### Instructions to follow
Without the pictures, set down everything in the listing exactly.
━━━━━ Given information
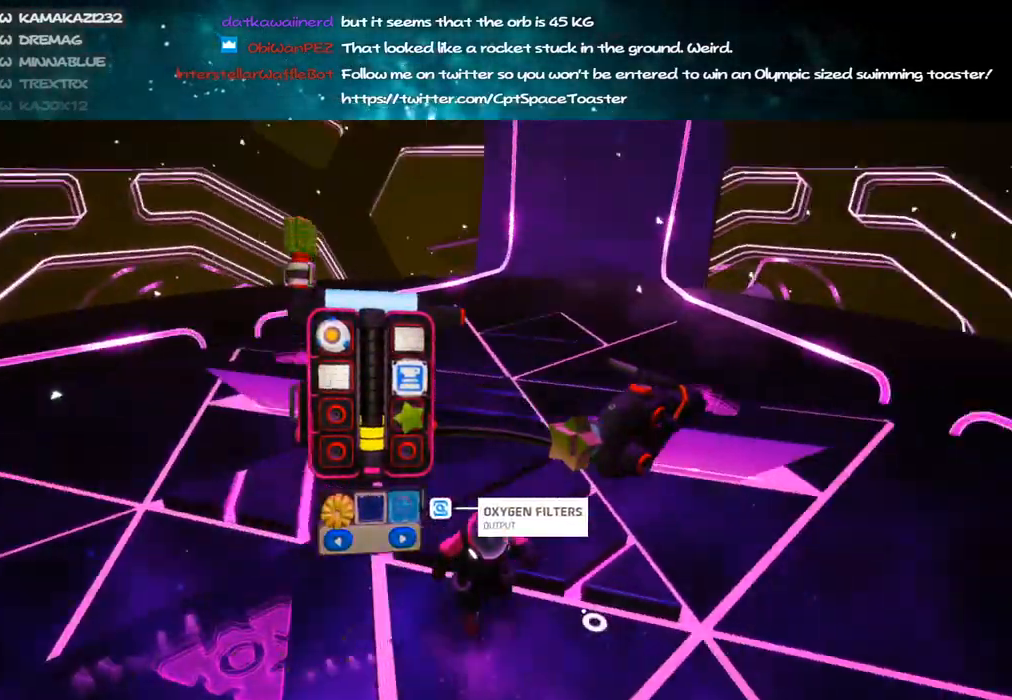
{"keys": ["s"], "mouse": [], "events": [[233, "q", "down"], [283, "mouse_right", "down"], [350, "q", "up"], [433, "mouse_right", "up"]]}
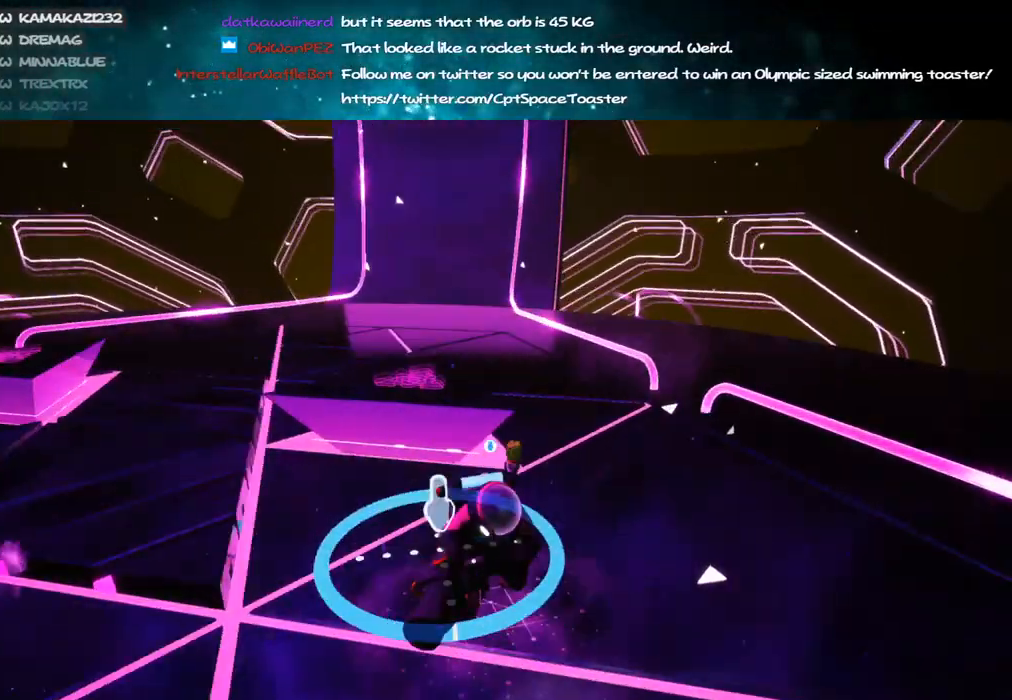
{"keys": ["q", "w"], "mouse": [], "events": [[33, "mouse_right", "down"], [116, "s", "up"], [283, "mouse_right", "up"], [433, "w", "down"], [483, "q", "down"]]}
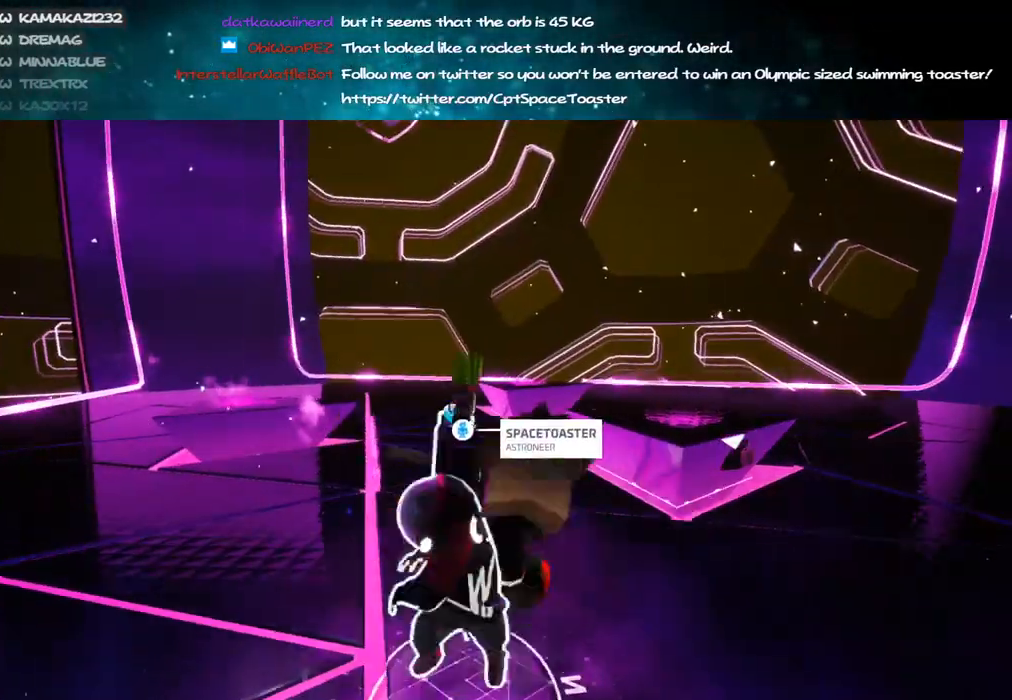
{"keys": ["w"], "mouse": [], "events": [[66, "d", "down"], [83, "q", "up"], [233, "d", "up"]]}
━━━━━━━━━━
### Written reply
{"keys": ["s"], "mouse": [], "events": [[233, "q", "down"], [283, "mouse_right", "down"], [350, "q", "up"], [433, "mouse_right", "up"]]}
{"keys": ["q", "w"], "mouse": [], "events": [[33, "mouse_right", "down"], [116, "s", "up"], [283, "mouse_right", "up"], [433, "w", "down"], [483, "q", "down"]]}
{"keys": ["w"], "mouse": [], "events": [[66, "d", "down"], [83, "q", "up"], [233, "d", "up"]]}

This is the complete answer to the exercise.